═════ Sağlanan veriler ═════

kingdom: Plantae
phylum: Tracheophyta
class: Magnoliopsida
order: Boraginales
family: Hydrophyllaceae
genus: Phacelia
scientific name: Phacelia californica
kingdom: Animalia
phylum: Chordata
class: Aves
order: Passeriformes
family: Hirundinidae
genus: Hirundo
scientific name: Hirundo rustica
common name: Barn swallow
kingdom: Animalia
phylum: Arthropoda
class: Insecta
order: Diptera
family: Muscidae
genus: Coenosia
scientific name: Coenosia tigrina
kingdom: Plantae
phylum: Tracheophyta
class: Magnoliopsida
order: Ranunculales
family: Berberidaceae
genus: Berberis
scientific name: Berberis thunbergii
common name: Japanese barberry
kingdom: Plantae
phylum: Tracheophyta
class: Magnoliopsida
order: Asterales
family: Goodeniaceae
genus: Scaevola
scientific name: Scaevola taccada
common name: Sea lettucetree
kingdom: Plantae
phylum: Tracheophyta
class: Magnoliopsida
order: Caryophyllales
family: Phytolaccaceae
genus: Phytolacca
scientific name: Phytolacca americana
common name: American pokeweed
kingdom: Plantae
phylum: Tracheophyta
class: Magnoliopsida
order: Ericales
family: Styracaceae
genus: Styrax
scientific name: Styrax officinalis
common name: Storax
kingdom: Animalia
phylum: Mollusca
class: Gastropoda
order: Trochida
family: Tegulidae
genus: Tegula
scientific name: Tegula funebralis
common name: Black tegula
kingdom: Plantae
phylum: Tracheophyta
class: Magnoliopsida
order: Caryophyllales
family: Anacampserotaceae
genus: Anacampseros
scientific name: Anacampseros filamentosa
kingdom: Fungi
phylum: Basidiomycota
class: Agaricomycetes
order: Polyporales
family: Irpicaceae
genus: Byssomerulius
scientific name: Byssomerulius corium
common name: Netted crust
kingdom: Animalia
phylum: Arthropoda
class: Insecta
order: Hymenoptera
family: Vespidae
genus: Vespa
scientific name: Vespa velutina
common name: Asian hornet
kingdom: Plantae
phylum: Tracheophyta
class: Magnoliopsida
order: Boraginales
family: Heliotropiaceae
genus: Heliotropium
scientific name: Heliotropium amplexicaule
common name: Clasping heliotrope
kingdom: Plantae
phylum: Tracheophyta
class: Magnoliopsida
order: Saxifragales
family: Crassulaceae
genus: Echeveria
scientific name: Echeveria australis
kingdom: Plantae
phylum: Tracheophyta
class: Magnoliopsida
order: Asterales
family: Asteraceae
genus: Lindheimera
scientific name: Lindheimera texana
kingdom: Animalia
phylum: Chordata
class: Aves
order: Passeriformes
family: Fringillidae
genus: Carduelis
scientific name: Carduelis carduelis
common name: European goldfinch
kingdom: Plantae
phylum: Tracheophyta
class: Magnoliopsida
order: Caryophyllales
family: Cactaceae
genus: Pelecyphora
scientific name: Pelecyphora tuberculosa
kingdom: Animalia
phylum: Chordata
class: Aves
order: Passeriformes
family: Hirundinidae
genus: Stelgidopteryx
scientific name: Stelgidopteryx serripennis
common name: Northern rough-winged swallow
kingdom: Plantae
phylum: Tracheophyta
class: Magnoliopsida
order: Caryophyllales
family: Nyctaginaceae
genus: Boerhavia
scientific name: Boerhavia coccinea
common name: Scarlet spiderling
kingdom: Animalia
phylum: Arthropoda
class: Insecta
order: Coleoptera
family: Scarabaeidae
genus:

═════

"genus: Anacampseros" ifadesinin geçtiği satırdan başlayarak "order: Saxifragales" ifadesinin geçtiği satırda durun ve bu iki satır dahil aradaki tüm satırları hiç değiştirmeden geri verin.

▶ Yanıt olarak:
genus: Anacampseros
scientific name: Anacampseros filamentosa
kingdom: Fungi
phylum: Basidiomycota
class: Agaricomycetes
order: Polyporales
family: Irpicaceae
genus: Byssomerulius
scientific name: Byssomerulius corium
common name: Netted crust
kingdom: Animalia
phylum: Arthropoda
class: Insecta
order: Hymenoptera
family: Vespidae
genus: Vespa
scientific name: Vespa velutina
common name: Asian hornet
kingdom: Plantae
phylum: Tracheophyta
class: Magnoliopsida
order: Boraginales
family: Heliotropiaceae
genus: Heliotropium
scientific name: Heliotropium amplexicaule
common name: Clasping heliotrope
kingdom: Plantae
phylum: Tracheophyta
class: Magnoliopsida
order: Saxifragales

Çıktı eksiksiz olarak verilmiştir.